- ИСХОДНЫЙ ОТРЫВОК:
◆ ◆ ◆ ◆ ◆ ◆ ◆

Я лично совершенно согласен с М. Алдановым, когда он даже события большевистской революции не считает доказательством врожденных крайностей русской души. Русская душа в крайностях большевистской революции, по его мнению, не повинна.
«…У самого Ленина своих личных идей было немного. Его идеи шли частью от Маркса, частью от Бланки. Да он и изучал философию так, как в свое время немецкие офицеры изучали русский язык: сама по себе она ему была совершенно не нужна, но ее необходимо было изучить для борьбы с врагом. Как же можно считать большевистскую идею русской?»
И М. Алданов справедливо замечает, что очень часто русские писатели выдавали за русские типы — типы заимствованные из иностранной литературы. Русские писатели второго и третьего ряда в данном случае не были особенно оригинальны. Они только рабски копировали русских «мыслителей» из числа западнической интеллигенции, которые как сороки тянули из чужих гнезд в свое космополитическое гнездо все, что привлекало их жадный взор.
Поэтому, что можно возразить против следующего возражения М. Алданова сторонникам теории о бескрайности русского характера.
«…не на вершинах, а пониже вершин русской художественной литературы особенно часто за подлинно-русское выдавалось то, что в действительности им никак не было. В пору появления «На дне» сколько было восторгов у бесчисленных в то время поклонников Максима Горького по поводу «русской» философии старца Луки, с его «утешительной неправдой», благодаря которой несчастные люди забывают о своей беде и нужде! Горький никогда никаких своих идей не имел, — я достаточно и читал и знал его. Старец Лука свою философию позаимствовал у Ибсеновского доктора Реллинга. Он тоже проповедовал «ложь жизни».

◆ ◆ ◆ ◆ ◆ ◆ ◆

- ЗАДАНИЕ: Напишите продолжение отрывка о взглядах М. Алданова на русский характер, начиная сразу после его последнего предложения.

◆ ◆ ◆ ◆ ◆ ◆ ◆

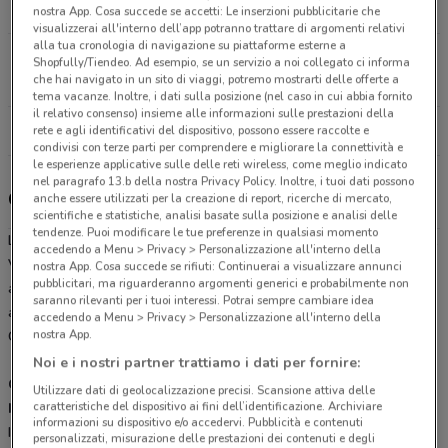
15 km
APERTO
nostra App. Cosa succede se accetti: Le inserzioni pubblicitarie che
visualizzerai all'interno dell’app potranno trattare di argomenti relativi
alla tua cronologia di navigazione su piattaforme esterne a
Via Parigi, 1 Guspini
Shopfully/Tiendeo. Ad esempio, se un servizio a noi collegato ci informa
che hai navigato in un sito di viaggi, potremo mostrarti delle offerte a
26.5 km
APERTO
tema vacanze. Inoltre, i dati sulla posizione (nel caso in cui abbia fornito
il relativo consenso) insieme alle informazioni sulle prestazioni della
Tutti i negozi Lidl
rete e agli identificativi del dispositivo, possono essere raccolte e
condivisi con terze parti per comprendere e migliorare la connettività e
le esperienze applicative sulle delle reti wireless, come meglio indicato
nel paragrafo 13.b della nostra Privacy Policy. Inoltre, i tuoi dati possono
Gli sconti del nuovo volantino Lidl e i negozi
anche essere utilizzati per la creazione di report, ricerche di mercato,
scientifiche e statistiche, analisi basate sulla posizione e analisi delle
tendenze. Puoi modificare le tue preferenze in qualsiasi momento
Lidl è presente in vari punti della città: lo trovi in Via Fadda Iglesias,
accedendo a Menu > Privacy > Personalizzazione all'interno della
Via Dalmazia 118 Carbonia, Via Parigi 1 Guspini. Tutti i negozi sono
nostra App. Cosa succede se rifiuti: Continuerai a visualizzare annunci
pubblicitari, ma riguarderanno argomenti generici e probabilmente non
aperti dal Lunedì alla Domenica e offrono i migliori prodotti
saranno rilevanti per i tuoi interessi. Potrai sempre cambiare idea
alimentari e per la casa a prezzi scontati.
accedendo a Menu > Privacy > Personalizzazione all'interno della
nostra App.
Cosa aspetti? Cerca qui la promo e trova il negozio più vicino a te!
Noi e i nostri partner trattiamo i dati per fornire:
Cogli l’attimo con Lidl: offerte e promozioni settimanali a
Utilizzare dati di geolocalizzazione precisi. Scansione attiva delle
caratteristiche del dispositivo ai fini dell’identificazione. Archiviare
Iglesias
informazioni su dispositivo e/o accedervi. Pubblicità e contenuti
I supermercati Lidl di Iglesias presentano al loro interno una vasta
personalizzati, misurazione delle prestazioni dei contenuti e degli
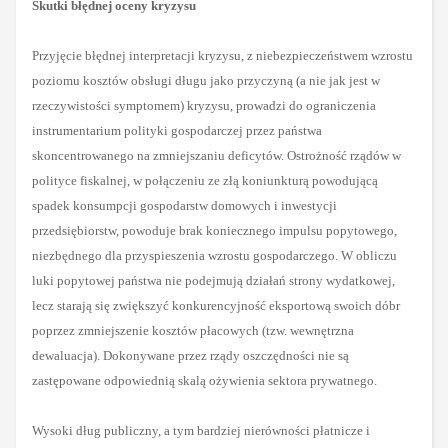
Skutki błędnej oceny kryzysu
Przyjęcie błędnej interpretacji kryzysu, z niebezpieczeństwem wzrostu
poziomu kosztów obsługi długu jako przyczyną (a nie jak jest w
rzeczywistości symptomem) kryzysu, prowadzi do ograniczenia
instrumentarium polityki gospodarczej przez państwa
skoncentrowanego na zmniejszaniu deficytów.
Ostrożność rządów w
polityce fiskalnej, w połączeniu ze złą koniunkturą powodującą
spadek konsumpcji gospodarstw domowych i inwestycji
przedsiębiorstw, powoduje brak koniecznego impulsu popytowego,
niezbędnego dla przyspieszenia wzrostu gospodarczego. W obliczu
luki popytowej państwa nie podejmują działań strony wydatkowej,
lecz starają się zwiększyć konkurencyjność eksportową swoich dóbr
poprzez zmniejszenie kosztów płacowych (tzw. wewnętrzna
dewaluacja). Dokonywane przez rządy oszczędności nie są
zastępowane odpowiednią skalą ożywienia sektora prywatnego.
Wysoki dług publiczny, a tym bardziej nierówności płatnicze i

◆ ◆ ◆ ◆ ◆ ◆ ◆

- ОТВЕТ К ЗАДАНИЮ:
— Ложь жизни»? Не ослышался ли? — спрашивает доктор Грегерс Берде.
— Нет, я сказал «ложь жизни». Потому что надо вам знать, ложь жизни есть стимулирующий принцип. Отнимая у среднего человека ложь жизни, вы вместе с тем отнимаете у него счастье.
Цитирую по очень плохому переводу; вероятно, в подлиннике это звучит лучше».
Звучало это, конечно, недурно, но старец Лука свою философию позаимствовал все же не у Нила Сорского, не у Сергия Радонежского, не у Оптинских старцев, а у …Ибсеновского доктора Реллинга.
Русские святые, старцы и мирские мыслители руководствовались совсем не теми идеями, которые вещали Лука и другие выразители псевдорусской безмерности.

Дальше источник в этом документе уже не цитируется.